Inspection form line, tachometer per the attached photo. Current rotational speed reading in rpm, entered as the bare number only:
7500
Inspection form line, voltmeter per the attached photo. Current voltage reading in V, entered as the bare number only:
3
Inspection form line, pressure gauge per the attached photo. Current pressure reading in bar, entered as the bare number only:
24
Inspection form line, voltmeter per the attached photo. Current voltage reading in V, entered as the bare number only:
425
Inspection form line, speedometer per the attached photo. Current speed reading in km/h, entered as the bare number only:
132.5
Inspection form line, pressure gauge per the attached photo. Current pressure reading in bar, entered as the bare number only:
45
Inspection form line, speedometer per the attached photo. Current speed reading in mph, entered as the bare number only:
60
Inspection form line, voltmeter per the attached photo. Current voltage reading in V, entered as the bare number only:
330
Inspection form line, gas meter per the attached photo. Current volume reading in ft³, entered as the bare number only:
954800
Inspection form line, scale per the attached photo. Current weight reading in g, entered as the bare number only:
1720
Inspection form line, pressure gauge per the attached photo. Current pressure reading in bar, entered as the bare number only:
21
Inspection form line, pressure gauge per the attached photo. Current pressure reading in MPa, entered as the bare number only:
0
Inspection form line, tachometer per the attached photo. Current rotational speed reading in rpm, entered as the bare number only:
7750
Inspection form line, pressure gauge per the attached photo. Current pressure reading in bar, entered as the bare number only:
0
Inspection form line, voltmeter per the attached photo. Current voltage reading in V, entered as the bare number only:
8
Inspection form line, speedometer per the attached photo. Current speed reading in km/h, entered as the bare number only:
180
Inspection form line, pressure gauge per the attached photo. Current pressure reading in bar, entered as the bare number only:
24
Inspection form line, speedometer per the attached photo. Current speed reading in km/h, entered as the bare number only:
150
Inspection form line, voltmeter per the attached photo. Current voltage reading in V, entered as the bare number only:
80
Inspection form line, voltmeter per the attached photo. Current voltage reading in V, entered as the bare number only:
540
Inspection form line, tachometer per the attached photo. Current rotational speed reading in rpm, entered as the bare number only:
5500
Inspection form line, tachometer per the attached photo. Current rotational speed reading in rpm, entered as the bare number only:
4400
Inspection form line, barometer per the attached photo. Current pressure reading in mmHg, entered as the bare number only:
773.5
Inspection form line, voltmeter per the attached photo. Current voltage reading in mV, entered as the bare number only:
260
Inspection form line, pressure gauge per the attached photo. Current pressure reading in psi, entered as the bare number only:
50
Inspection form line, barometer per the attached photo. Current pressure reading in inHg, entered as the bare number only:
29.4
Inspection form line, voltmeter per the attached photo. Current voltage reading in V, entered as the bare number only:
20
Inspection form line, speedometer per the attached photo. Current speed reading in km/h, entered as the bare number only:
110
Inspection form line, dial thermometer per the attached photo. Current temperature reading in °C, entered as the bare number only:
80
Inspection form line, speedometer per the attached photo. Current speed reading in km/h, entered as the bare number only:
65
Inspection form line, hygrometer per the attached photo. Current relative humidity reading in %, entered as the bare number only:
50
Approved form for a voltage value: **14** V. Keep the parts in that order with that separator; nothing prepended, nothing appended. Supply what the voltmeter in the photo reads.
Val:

##############################

TASK DIRECTIONS:
Rewrite all of the data above, replacing "Inspection form line" with "Calibration checklist item" wherever it occurs and leaving every other word unchanged.

RESPONSE:
Calibration checklist item, tachometer per the attached photo. Current rotational speed reading in rpm, entered as the bare number only:
7500
Calibration checklist item, voltmeter per the attached photo. Current voltage reading in V, entered as the bare number only:
3
Calibration checklist item, pressure gauge per the attached photo. Current pressure reading in bar, entered as the bare number only:
24
Calibration checklist item, voltmeter per the attached photo. Current voltage reading in V, entered as the bare number only:
425
Calibration checklist item, speedometer per the attached photo. Current speed reading in km/h, entered as the bare number only:
132.5
Calibration checklist item, pressure gauge per the attached photo. Current pressure reading in bar, entered as the bare number only:
45
Calibration checklist item, speedometer per the attached photo. Current speed reading in mph, entered as the bare number only:
60
Calibration checklist item, voltmeter per the attached photo. Current voltage reading in V, entered as the bare number only:
330
Calibration checklist item, gas meter per the attached photo. Current volume reading in ft³, entered as the bare number only:
954800
Calibration checklist item, scale per the attached photo. Current weight reading in g, entered as the bare number only:
1720
Calibration checklist item, pressure gauge per the attached photo. Current pressure reading in bar, entered as the bare number only:
21
Calibration checklist item, pressure gauge per the attached photo. Current pressure reading in MPa, entered as the bare number only:
0
Calibration checklist item, tachometer per the attached photo. Current rotational speed reading in rpm, entered as the bare number only:
7750
Calibration checklist item, pressure gauge per the attached photo. Current pressure reading in bar, entered as the bare number only:
0
Calibration checklist item, voltmeter per the attached photo. Current voltage reading in V, entered as the bare number only:
8
Calibration checklist item, speedometer per the attached photo. Current speed reading in km/h, entered as the bare number only:
180
Calibration checklist item, pressure gauge per the attached photo. Current pressure reading in bar, entered as the bare number only:
24
Calibration checklist item, speedometer per the attached photo. Current speed reading in km/h, entered as the bare number only:
150
Calibration checklist item, voltmeter per the attached photo. Current voltage reading in V, entered as the bare number only:
80
Calibration checklist item, voltmeter per the attached photo. Current voltage reading in V, entered as the bare number only:
540
Calibration checklist item, tachometer per the attached photo. Current rotational speed reading in rpm, entered as the bare number only:
5500
Calibration checklist item, tachometer per the attached photo. Current rotational speed reading in rpm, entered as the bare number only:
4400
Calibration checklist item, barometer per the attached photo. Current pressure reading in mmHg, entered as the bare number only:
773.5
Calibration checklist item, voltmeter per the attached photo. Current voltage reading in mV, entered as the bare number only:
260
Calibration checklist item, pressure gauge per the attached photo. Current pressure reading in psi, entered as the bare number only:
50
Calibration checklist item, barometer per the attached photo. Current pressure reading in inHg, entered as the bare number only:
29.4
Calibration checklist item, voltmeter per the attached photo. Current voltage reading in V, entered as the bare number only:
20
Calibration checklist item, speedometer per the attached photo. Current speed reading in km/h, entered as the bare number only:
110
Calibration checklist item, dial thermometer per the attached photo. Current temperature reading in °C, entered as the bare number only:
80
Calibration checklist item, speedometer per the attached photo. Current speed reading in km/h, entered as the bare number only:
65
Calibration checklist item, hygrometer per the attached photo. Current relative humidity reading in %, entered as the bare number only:
50
Approved form for a voltage value: **14** V. Keep the parts in that order with that separator; nothing prepended, nothing appended. Supply what the voltmeter in the photo reads.
Val:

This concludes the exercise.